### What this task involves
Could you report every line of the listing below that holds the word "false"?

### Excerpted data
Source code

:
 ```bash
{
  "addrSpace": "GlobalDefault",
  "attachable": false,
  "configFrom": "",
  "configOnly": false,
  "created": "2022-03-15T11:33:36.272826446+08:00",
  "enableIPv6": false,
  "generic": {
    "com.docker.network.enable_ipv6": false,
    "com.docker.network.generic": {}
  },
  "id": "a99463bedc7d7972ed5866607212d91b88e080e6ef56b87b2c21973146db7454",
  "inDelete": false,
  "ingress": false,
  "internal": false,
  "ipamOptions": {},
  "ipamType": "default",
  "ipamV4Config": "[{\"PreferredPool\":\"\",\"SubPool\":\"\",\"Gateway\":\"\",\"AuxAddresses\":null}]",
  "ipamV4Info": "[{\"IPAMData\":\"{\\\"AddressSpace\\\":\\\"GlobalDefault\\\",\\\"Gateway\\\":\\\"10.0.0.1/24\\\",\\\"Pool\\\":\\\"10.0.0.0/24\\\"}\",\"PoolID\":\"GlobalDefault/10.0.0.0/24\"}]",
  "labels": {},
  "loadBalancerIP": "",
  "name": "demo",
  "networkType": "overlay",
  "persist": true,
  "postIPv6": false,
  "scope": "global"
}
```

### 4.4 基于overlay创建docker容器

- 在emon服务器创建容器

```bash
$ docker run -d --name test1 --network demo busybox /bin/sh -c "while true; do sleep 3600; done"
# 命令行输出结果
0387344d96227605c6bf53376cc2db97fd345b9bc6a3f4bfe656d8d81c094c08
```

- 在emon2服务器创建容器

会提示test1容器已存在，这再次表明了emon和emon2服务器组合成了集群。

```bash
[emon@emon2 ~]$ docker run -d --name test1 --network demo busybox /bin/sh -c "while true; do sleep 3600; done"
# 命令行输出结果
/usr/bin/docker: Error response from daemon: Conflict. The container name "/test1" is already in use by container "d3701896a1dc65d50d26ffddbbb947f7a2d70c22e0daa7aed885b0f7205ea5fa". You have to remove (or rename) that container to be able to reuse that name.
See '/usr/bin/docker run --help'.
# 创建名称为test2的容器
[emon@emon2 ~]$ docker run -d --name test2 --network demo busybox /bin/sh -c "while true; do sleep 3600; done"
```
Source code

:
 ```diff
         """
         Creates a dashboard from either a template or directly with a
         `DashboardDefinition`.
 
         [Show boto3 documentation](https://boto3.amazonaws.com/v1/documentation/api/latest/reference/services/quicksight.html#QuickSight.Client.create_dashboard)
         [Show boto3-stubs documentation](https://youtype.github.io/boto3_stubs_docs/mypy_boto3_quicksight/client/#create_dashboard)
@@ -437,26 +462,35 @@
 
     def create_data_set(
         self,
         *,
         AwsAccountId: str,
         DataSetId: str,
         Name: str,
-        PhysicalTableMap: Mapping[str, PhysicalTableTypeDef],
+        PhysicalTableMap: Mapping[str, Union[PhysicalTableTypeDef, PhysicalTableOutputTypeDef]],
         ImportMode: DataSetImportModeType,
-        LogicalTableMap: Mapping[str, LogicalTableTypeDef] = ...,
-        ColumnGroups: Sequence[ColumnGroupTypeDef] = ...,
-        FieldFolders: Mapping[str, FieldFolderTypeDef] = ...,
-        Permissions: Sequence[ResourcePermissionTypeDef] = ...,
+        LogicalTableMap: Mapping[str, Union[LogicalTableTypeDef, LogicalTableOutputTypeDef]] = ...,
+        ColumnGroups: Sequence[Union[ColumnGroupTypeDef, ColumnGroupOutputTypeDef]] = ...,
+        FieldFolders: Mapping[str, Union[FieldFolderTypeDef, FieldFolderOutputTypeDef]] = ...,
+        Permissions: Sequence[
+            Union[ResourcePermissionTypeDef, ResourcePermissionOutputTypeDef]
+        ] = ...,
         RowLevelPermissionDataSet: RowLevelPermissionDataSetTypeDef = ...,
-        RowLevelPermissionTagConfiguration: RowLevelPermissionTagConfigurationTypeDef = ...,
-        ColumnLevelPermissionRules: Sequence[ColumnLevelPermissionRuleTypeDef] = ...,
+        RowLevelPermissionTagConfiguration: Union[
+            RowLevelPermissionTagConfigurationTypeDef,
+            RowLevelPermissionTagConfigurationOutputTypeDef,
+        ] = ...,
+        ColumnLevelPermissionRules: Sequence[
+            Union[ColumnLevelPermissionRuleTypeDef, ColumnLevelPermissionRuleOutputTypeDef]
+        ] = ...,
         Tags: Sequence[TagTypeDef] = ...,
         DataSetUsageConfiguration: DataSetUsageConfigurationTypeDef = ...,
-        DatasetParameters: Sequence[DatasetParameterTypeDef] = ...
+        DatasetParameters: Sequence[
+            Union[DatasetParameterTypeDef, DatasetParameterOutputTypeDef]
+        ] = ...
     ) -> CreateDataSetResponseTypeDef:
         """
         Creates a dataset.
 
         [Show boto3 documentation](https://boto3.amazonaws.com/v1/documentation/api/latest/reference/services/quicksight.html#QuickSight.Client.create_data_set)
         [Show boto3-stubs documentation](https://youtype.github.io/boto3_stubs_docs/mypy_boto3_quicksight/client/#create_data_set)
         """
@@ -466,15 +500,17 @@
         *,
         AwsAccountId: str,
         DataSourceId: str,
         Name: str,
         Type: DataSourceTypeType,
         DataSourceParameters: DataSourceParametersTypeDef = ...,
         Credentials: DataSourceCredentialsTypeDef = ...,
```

### Answer to the problem
  "attachable": false,
  "configOnly": false,
  "enableIPv6": false,
    "com.docker.network.enable_ipv6": false,
  "inDelete": false,
  "ingress": false,
  "internal": false,
  "postIPv6": false,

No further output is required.